**EXERCISE A:**
In the entries below, copy the lines from the one containing "Aggravated Battery, Aggravated" through the one containing "Does the chart contain any negative values?" exactly, with nothing else.

GIVEN PASSAGE START

Re: [PATCH v3 00/10] Move uid filtering to BPF filters

Posted by Ian Rogers 8 months, 1 week ago

On Tue, Jun 3, 2025 at 3:32 PM Namhyung Kim <namhyung@kernel.org> wrote:
>
> On Mon, Jun 02, 2025 at 11:26:12PM -0700, Ian Rogers wrote:
> > On Mon, Jun 2, 2025 at 9:41 PM Namhyung Kim <namhyung@kernel.org> wrote:
> > >
> > > Hi Ian,
> > >
> > > On Tue, May 27, 2025 at 01:39:21PM -0700, Ian Rogers wrote:
> > > > On Fri, Apr 25, 2025 at 2:40 PM Ian Rogers <irogers@google.com> wrote:
> > > > >
> > > > > Rather than scanning /proc and skipping PIDs based on their UIDs, use
> > > > > BPF filters for uid filtering. The /proc scanning in thread_map is
> > > > > racy as the PID may exit before the perf_event_open causing perf to
> > > > > abort. BPF UID filters are more robust as they avoid the race. The
> > > > > /proc scanning also misses processes starting after the perf
> > > > > command. Add a helper for commands that support UID filtering and wire
> > > > > up. Remove the non-BPF UID filtering support given it doesn't work.
> > > > >
> > > > > v3: Add lengthier commit messages as requested by Arnaldo. Rebase on
> > > > >     tmp.perf-tools-next.
> > > > >
> > > > > v2: Add a perf record uid test (Namhyung) and force setting
> > > > >     system-wide for perf trace and perf record (Namhyung). Ensure the
> > > > >     uid filter isn't set on tracepoint evsels.
> > > > >
> > > > > v1: https://lore.kernel.org/lkml/20250111190143.1029906-1-irogers@google.com/
> > > >
> > > > Ping. Thanks,
> > >
> > > I'm ok with preferring BPF over /proc scanning, but still hesitate to
> > > remove it since some people don't use BPF.  Can you please drop that
> > > part and make parse_uid_filter() conditional on BPF?

GIVEN PASSAGE END
RECORDS SUPPLIED START

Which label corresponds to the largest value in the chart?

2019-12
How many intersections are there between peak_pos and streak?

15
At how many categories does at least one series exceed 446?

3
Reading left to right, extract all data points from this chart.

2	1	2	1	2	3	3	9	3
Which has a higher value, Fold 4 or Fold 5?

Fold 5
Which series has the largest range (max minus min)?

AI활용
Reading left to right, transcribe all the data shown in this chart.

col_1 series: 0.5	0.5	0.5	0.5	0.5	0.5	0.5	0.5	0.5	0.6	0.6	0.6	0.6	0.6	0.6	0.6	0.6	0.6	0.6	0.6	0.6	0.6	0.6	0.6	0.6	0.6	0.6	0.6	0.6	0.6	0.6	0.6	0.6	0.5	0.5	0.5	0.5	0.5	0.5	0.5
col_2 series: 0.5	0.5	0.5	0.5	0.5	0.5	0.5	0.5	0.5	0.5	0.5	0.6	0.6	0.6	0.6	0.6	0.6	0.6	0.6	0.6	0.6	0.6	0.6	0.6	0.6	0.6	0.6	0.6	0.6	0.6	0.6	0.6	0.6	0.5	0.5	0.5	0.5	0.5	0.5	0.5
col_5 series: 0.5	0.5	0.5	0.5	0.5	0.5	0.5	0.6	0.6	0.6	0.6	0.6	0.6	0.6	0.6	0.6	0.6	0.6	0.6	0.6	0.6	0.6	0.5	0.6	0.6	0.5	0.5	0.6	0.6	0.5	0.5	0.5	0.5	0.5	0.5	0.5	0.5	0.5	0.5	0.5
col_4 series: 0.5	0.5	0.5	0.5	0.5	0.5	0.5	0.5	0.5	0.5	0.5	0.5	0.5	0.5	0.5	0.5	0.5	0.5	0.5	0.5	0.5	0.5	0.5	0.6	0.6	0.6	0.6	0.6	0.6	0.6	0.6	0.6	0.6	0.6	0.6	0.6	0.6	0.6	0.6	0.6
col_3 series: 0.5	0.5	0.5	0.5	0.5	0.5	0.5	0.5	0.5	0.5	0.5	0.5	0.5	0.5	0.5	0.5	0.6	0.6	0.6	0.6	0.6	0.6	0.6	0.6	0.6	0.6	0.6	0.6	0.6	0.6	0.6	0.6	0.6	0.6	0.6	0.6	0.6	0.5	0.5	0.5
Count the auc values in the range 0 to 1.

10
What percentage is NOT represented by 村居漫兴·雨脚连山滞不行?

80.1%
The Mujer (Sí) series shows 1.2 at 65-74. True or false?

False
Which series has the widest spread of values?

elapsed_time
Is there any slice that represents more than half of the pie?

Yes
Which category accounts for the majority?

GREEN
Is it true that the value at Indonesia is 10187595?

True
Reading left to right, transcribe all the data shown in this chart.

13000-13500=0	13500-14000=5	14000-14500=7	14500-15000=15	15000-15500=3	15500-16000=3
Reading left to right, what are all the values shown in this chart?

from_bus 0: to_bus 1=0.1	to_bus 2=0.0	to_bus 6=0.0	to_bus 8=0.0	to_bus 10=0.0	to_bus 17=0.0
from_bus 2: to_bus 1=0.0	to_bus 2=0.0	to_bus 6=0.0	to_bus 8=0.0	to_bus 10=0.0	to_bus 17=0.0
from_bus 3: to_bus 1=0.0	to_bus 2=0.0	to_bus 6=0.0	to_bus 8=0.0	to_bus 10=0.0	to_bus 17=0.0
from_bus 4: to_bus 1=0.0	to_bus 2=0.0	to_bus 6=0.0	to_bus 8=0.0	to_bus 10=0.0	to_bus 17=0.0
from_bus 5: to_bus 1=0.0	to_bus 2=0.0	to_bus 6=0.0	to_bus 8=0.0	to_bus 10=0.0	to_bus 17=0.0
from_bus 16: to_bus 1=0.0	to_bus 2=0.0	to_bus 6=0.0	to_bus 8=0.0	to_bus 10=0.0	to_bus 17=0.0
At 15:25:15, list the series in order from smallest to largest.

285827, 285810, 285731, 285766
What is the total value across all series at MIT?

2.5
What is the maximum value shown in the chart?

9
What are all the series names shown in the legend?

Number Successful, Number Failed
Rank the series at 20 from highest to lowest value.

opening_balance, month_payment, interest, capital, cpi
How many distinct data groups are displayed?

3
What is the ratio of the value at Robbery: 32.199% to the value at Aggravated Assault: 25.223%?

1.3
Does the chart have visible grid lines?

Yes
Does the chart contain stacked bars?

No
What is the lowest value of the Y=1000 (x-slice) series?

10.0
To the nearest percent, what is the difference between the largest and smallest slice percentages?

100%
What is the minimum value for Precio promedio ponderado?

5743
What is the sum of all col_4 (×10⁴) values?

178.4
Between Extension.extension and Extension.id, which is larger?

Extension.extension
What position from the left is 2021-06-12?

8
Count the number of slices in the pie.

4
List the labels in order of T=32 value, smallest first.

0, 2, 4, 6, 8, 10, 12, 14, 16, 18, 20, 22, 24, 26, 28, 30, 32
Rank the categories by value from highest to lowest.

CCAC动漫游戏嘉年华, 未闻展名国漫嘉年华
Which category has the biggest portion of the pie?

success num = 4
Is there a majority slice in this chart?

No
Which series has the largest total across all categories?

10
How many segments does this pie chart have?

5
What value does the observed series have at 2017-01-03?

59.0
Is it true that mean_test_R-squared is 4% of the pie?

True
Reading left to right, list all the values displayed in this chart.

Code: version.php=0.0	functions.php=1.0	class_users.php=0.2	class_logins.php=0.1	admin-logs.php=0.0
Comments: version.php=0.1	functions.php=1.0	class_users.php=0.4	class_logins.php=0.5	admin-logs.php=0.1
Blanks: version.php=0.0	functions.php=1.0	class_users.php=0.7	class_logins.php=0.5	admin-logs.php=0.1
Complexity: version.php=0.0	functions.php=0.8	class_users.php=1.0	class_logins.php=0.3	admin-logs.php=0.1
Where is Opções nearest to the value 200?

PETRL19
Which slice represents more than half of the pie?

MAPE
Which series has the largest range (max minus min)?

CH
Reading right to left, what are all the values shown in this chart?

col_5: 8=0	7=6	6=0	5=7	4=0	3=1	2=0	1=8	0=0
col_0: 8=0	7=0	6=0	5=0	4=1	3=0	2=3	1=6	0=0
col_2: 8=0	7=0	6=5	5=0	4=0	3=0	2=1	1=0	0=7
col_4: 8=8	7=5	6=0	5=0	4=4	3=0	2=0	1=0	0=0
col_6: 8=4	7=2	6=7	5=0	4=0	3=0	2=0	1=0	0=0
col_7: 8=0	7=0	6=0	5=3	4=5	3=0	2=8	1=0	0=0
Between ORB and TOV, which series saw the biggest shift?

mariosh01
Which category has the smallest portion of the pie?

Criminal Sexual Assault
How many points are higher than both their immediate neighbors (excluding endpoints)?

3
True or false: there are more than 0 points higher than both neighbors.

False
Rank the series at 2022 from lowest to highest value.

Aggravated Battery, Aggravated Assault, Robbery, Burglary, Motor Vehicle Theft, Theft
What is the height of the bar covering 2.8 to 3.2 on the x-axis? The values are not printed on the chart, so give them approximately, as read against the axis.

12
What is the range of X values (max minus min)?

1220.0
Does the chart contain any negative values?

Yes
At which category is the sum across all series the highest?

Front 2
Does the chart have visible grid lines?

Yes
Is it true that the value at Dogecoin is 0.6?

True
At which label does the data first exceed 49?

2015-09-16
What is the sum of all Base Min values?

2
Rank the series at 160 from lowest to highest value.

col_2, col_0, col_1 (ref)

RECORDS SUPPLIED END

**EXERCISE B:**
According to the patch email, why is the /proc scanning in thread_map racy?

**FINAL ANSWER A:**
Aggravated Battery, Aggravated Assault, Robbery, Burglary, Motor Vehicle Theft, Theft
What is the height of the bar covering 2.8 to 3.2 on the x-axis? The values are not printed on the chart, so give them approximately, as read against the axis.

12
What is the range of X values (max minus min)?

1220.0
Does the chart contain any negative values?

**FINAL ANSWER B:**
The PID may exit before the perf_event_open, which causes perf to abort.